Gilles Moyse (Récital) "Avec DeepSeek, l'IA pourrait entrer dans une ère d'abondance"

En quoi les performances de DeepSeek R1, le nouveau LLM chinois, sont-elles si impressionnantes ? Retour sur les caractéristiques d'un modèle qui arrive à faire mieux avec moins, en compagnie d'un expert de l'IA.

JDN. Le modèle R1, de la jeune pousse chinoise Deepseek a pris tout le monde de court dans le monde de l'IA. Qu'est-ce qui explique un tel engouement autour de ce modèle ? En quoi change-t-il fondamentalement la donne ?

Gilles Moyse est auteur, docteur en IA et président de reciTAL, un éditeur de logiciel d'automatisation par l'IA pour les documents et les courriels. © Recital

Gilles Moyse. Il faut d'abord rappeler qu'il y a déjà un mois, DeepSeek avait dans un premier temps sorti son modèle V3, qui avait déjà des résultats très impressionnants, lesquels avaient fait réfléchir beaucoup de monde dans le milieu. L'une des spécificités de R1 est qu'il est entraîné intégralement en apprentissage par renforcement, et non pas en réglage fin supervisé, comme c'est d'habitude le cas pour les LLMs.

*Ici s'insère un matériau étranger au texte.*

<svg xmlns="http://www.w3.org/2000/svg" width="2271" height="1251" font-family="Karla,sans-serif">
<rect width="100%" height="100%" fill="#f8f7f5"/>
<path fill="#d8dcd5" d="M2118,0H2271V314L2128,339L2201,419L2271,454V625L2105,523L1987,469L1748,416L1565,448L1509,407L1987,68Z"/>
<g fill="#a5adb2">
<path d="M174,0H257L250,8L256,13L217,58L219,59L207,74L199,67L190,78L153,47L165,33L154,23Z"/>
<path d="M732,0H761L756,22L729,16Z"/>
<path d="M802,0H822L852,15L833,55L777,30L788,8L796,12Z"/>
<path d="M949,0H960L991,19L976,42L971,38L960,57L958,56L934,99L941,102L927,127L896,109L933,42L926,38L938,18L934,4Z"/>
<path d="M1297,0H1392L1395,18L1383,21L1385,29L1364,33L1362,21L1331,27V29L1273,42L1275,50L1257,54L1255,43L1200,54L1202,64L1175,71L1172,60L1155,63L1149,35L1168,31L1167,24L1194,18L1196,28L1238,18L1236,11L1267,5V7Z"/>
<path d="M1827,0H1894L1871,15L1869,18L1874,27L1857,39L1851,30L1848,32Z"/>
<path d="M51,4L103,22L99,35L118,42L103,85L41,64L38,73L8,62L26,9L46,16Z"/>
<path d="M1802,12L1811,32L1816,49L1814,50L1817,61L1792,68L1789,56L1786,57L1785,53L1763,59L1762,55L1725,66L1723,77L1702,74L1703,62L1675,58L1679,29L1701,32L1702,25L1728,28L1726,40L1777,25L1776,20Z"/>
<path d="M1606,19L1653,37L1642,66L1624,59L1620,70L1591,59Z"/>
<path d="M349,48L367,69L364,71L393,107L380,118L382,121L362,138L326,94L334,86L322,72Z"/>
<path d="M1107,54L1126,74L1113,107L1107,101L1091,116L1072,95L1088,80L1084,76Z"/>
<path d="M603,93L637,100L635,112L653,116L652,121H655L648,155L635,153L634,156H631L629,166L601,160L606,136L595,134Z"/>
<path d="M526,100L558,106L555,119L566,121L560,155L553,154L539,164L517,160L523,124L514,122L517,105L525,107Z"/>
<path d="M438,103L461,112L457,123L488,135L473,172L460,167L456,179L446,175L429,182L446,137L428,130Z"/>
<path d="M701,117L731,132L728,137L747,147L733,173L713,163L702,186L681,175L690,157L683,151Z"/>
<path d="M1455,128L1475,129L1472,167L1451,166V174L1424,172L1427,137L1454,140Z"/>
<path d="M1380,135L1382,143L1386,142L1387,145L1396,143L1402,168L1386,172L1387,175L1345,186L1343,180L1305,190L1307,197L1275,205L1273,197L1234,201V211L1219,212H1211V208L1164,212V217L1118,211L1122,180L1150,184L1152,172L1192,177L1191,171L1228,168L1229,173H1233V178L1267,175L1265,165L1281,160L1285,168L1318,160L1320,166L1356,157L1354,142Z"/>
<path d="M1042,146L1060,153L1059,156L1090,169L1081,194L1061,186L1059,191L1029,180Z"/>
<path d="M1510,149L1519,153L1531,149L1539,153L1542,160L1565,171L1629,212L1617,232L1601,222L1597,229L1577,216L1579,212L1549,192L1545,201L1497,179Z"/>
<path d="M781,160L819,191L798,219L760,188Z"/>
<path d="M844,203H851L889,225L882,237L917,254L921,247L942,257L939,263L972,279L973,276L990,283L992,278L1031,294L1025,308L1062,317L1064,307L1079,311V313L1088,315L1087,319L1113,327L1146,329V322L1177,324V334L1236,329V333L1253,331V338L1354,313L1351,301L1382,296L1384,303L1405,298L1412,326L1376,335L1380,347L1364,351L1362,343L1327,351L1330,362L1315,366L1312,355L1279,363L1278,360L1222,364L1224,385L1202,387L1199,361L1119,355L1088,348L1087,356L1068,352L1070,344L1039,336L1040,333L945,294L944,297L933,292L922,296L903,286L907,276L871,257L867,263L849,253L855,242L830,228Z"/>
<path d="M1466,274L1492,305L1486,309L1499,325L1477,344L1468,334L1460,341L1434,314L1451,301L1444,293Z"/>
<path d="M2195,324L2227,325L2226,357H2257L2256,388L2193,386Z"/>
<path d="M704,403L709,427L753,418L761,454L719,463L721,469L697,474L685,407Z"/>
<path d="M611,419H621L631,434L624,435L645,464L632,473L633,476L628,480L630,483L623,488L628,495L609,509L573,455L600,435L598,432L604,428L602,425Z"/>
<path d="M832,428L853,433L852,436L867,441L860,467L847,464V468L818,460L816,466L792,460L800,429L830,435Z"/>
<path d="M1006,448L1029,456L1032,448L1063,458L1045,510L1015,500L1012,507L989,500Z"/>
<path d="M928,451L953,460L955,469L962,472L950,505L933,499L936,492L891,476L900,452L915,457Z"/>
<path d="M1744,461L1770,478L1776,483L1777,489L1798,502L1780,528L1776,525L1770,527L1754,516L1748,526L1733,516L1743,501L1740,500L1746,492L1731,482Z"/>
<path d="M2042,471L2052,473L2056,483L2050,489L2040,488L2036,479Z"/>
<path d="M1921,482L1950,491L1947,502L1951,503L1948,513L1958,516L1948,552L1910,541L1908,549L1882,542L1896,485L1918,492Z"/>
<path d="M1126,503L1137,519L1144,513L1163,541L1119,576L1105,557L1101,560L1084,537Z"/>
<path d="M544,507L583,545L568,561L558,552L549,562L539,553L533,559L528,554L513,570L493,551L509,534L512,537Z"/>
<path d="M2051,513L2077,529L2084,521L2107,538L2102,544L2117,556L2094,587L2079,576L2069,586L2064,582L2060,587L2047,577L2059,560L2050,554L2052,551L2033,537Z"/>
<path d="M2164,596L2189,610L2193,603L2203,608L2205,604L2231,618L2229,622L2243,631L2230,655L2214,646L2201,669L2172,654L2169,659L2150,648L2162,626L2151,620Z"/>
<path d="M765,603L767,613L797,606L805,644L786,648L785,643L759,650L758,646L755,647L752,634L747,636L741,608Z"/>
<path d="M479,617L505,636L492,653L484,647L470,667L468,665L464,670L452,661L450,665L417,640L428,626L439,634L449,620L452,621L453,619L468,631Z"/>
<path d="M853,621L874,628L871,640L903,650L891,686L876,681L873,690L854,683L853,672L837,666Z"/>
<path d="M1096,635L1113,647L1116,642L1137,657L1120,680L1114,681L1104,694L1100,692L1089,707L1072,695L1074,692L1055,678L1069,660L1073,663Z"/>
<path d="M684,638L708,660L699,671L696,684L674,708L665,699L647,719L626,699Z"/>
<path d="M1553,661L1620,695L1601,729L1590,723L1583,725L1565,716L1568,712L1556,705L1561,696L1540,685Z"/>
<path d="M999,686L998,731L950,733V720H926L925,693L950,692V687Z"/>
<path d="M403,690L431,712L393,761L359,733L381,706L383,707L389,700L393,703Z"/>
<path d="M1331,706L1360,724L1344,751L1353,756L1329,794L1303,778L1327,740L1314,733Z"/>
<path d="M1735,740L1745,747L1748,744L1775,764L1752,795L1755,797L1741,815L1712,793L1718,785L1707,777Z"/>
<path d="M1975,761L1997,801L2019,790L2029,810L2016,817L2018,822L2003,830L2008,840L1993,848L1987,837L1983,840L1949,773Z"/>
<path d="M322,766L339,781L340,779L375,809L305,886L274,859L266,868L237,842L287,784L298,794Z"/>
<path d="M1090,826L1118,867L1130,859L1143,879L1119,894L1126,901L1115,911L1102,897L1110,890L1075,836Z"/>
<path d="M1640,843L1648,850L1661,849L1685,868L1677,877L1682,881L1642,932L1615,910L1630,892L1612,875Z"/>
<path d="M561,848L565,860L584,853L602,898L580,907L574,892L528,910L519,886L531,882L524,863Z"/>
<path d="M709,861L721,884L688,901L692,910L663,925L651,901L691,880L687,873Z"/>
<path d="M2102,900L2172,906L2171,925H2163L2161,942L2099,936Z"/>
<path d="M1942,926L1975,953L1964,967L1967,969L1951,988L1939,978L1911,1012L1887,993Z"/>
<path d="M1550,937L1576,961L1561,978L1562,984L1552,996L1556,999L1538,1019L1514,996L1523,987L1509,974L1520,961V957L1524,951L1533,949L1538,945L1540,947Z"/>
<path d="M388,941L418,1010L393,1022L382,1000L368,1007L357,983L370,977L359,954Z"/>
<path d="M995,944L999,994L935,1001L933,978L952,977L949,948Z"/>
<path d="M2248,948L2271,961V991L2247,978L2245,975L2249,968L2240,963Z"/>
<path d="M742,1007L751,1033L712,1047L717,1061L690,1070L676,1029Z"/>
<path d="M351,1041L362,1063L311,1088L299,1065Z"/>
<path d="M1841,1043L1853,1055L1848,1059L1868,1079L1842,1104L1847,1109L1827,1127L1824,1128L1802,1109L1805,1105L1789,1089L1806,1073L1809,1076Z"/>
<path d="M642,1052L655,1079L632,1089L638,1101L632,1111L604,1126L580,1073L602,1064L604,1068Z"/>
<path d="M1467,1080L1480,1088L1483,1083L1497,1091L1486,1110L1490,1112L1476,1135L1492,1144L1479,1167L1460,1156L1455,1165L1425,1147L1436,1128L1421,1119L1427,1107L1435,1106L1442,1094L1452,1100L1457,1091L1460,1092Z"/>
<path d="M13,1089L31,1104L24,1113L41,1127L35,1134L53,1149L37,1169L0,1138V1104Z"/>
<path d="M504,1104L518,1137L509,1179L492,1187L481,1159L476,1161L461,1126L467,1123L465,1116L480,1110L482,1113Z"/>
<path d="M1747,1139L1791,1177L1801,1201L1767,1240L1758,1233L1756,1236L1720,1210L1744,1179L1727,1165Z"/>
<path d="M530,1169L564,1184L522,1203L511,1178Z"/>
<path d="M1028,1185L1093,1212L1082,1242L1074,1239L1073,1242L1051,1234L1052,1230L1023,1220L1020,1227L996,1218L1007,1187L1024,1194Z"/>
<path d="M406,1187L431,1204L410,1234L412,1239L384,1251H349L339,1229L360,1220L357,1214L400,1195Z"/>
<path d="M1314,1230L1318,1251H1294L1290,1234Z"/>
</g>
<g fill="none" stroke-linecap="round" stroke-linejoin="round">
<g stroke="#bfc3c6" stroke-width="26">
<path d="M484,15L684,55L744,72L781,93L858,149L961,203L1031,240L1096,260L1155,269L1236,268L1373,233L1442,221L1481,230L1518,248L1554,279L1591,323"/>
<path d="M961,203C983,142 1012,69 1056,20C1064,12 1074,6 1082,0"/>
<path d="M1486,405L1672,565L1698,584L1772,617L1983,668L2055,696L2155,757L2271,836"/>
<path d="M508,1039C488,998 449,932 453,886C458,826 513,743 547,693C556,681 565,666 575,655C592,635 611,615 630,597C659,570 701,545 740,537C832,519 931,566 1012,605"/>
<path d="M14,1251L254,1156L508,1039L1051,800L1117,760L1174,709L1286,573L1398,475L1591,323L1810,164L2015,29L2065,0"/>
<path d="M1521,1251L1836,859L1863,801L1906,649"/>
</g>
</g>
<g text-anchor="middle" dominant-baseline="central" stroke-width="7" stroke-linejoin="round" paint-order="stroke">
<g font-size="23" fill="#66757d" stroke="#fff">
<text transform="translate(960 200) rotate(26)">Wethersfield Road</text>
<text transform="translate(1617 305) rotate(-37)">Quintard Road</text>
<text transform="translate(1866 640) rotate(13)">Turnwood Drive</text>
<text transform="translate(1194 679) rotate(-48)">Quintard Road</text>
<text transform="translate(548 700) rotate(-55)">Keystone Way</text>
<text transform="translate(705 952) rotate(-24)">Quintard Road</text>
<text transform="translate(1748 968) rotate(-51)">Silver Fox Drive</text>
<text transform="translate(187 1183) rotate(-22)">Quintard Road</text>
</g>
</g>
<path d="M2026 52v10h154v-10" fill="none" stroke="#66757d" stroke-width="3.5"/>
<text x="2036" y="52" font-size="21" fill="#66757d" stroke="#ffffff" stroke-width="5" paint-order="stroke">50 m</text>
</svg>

Mais le modèle R1 se distingue surtout par son coût extrêmement compétitif. o1, le modèle équivalent chez OpenAI, est à 11 dollars en moyenne par million de tokens en input. Chez DeepSeek, on est à 0,35 dollar. C'est donc 35 fois moins cher ! Et tout cela a été accompli par une équipe qui, si elle compte tout de même une centaine de chercheurs, demeure modeste par rapport à ce que peuvent aligner Microsoft, Google et Meta.

Le modèle a été mis en open source, à rebours de ce que fait une société comme OpenAI. Pourquoi ce choix ? On pourrait plutôt s'attendre à ce que la société chinoise cherche à préserver sa poule aux œufs d'or potentielle…

C'est une stratégie de reconquête. Aujourd'hui, tout le monde ou presque utilise les modèles américains. La stratégie open source constitue donc la seule manière pour Deepseek de répandre l'usage de son LLM, en se démarquant des géants de la Silicon Valley. Même le modèle Llama de Meta, proposé en téléchargement, n'est en réalité pas vraiment open source, dans la mesure où l'on n'a pas accès aux données d'entraînement et où il existe des restrictions à l'usage. Les seuls qui font vraiment de l'open source dans les LLMs aujourd'hui, c'est le Allen Institute for AI, avec OLMO, et Lucie, le LLM français qui a connu les déboires que l'on sait mais dont le jeu d'entraînement a le mérite d'être ouvert.

Le modèle R1 a également pour particularité de pouvoir tourner sur du matériel plus léger…

R1 compte 671 milliards de paramètre, ce qui nécessite tout de même de gros GPUs, mais il peut fonctionner sur des infrastructures plus légères après distillation. La distillation, c'est le transfert de la connaissance de ces gros modèles dans des modèles plus petits et plus efficaces, qui peuvent donc tourner sur du matériel encore plus léger. Deepseek n'est toutefois pas le premier acteur à agir dans ce sens. Nvidia a aussi déployé beaucoup d'efforts en la matière en fournissant des bibliothèques qui permettent de faire tourner davantage de modèles sur des GPUs moins puissants, dans la mesure où elle a intérêt à ce que davantage de personnes utilisent ses produits.

"Le facteur différenciant réside vraiment dans le prix, qui risque de remettre en cause le modèle d'affaires de nombreuses entreprises"

Le facteur différenciant réside vraiment dans le prix, qui risque de remettre en cause le modèle d'affaires de nombreuses entreprises. Ces dernières voient d'un seul coup arriver un nouvel entrant qui propose en libre accès un modèle qui fait aussi bien que le leur et coûte beaucoup moins cher à l'usage. Il est possible que l'IA entre ainsi dans une ère d'abondance, devienne beaucoup plus répandue, et se "commoditise". Une fois qu'un modèle devient téléchargeable en deux clics sur n'importe quel site et qu'on peut le faire tourner sur son ordinateur, il devient difficile pour d'autres acteurs de justifier à côté des coûts et donc des valorisations aussi élevées.